County commissioners agree to count 1,665 provisional ballots

Write-in candidates

Douglas County election workers spent the last few days sorting through thousands of general election write-in votes.

None swung the election, but some interesting people received votes in Douglas County for national or local office, including Kansas University basketball coach Bill Self and Nebraska football coach Bo Pelini for U.S. senator, KU basketball hero Mario Chalmers and former Sen. Bob Dole for U.S. representative; and President-elect Barack Obama, GOP vice presidential candidate Sarah Palin and actor Chuck Norris for a Kansas House seat.

Douglas County commissioners on Monday morning agreed to count 1,665 provisional ballots that were cast in last week’s general election.

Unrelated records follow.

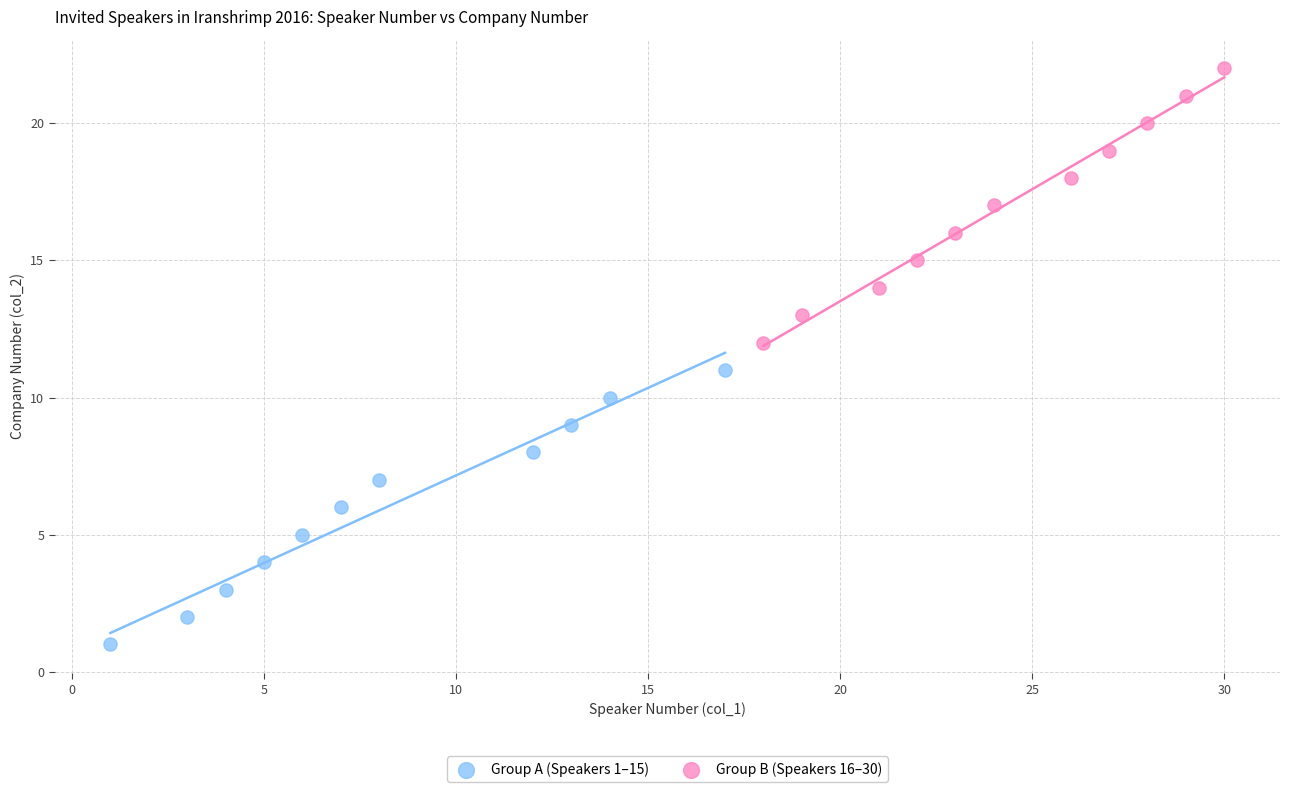

Which series reaches the minimum Y coordinate?

Group A (Speakers 1–15)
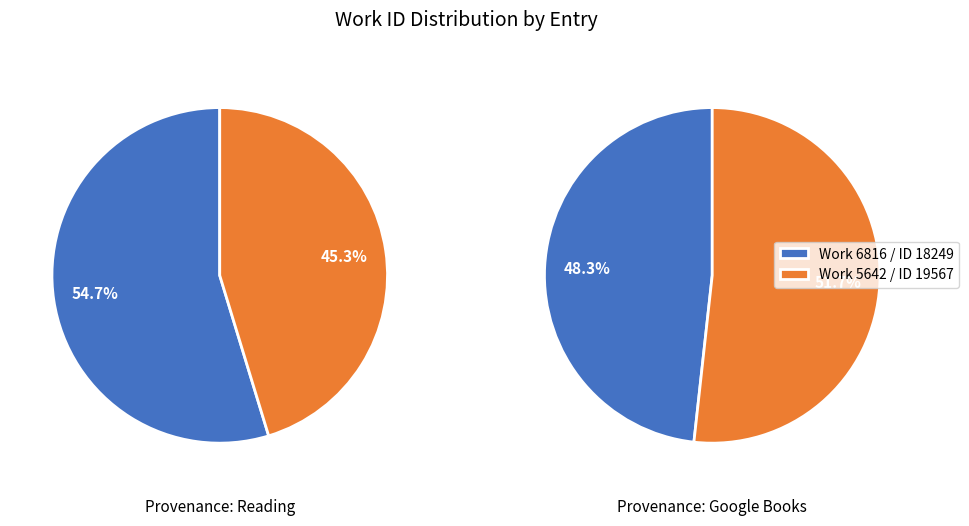

To the nearest percent, what portion does Work 6816 represent?

55%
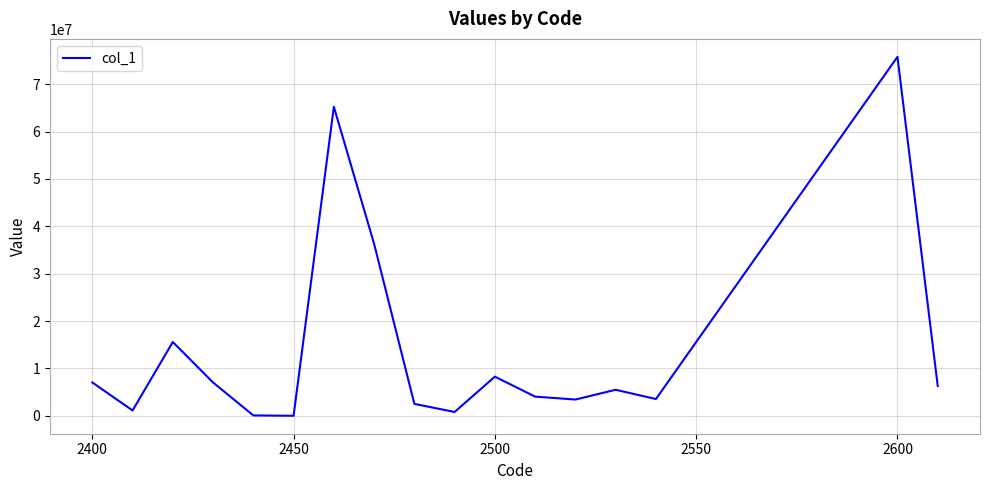

What is the difference between the maximum and minimum values?

75755903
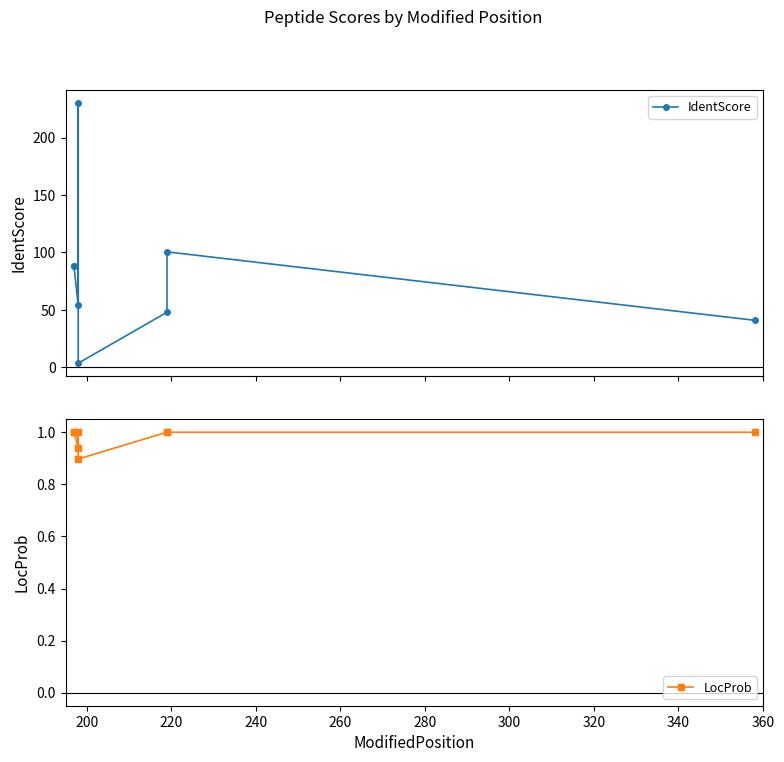

Which has a higher value, 280 or 320?

280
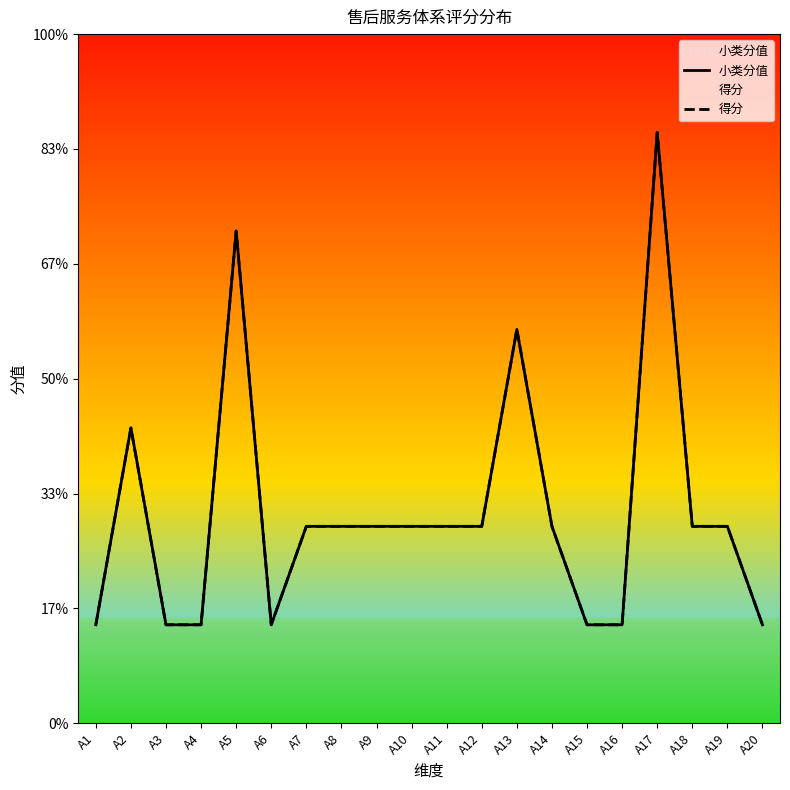

At which category is the sum across all series the highest?

A17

Based on legal recommendations from the county clerk’s office, commissioners decided not to count 756 of the ballots, mostly because voters were not registered in Douglas County or they voted for the first time here and did not produce identification before Monday’s canvassing.

Douglas County Clerk Jamie Shew’s office was still counting the approved provisional ballots at 12:45 p.m., but he said he didn’t expect the approved ballots to change results of any races.

Of the approved provisional ballots, 686 were cast by voters who changed their address since the last election, but they still lived in the same precinct. And 379 of the approved provisional ballots were cast by voters who had requested an advance ballot but didn’t mail it in. They went to the polls instead on Election Day, and the clerk’s office had to verify they didn’t vote twice.

Things didn’t go flawlessly in the election when the most people ever voted in Douglas County.

But county commissioners commended poll workers and election officials for having only a handful of discrepancies out of more than 51,000 ballots cast.

Across the county, election officials had six more ballots than signatures on the books. Shew said it occurred at three polling sites, and election workers likely missed the signatures during the morning rush at the polling sites.

“There’s no reason to suspect it’s anything more than an honest mistake,” Commissioner Bob Johnson said.

At one Baldwin City polling site, a voter accidentally placed her provisional ballot into the scanner. There’s no way to tie the ballot with the voter once it has been scanned, so it will count. Shew said if the ballot would not have been scanned, the vote would not have counted because the voter was registered in another county.

Commissioners did agree to count all or part of 116 provisional ballots where voters had registered at the Division of Motor Vehicles office.

In several counties across the state, election officials discovered a glitch where people who registered at a DMV office did not get their voter information transferred onto books, so those voters cast provisional ballots.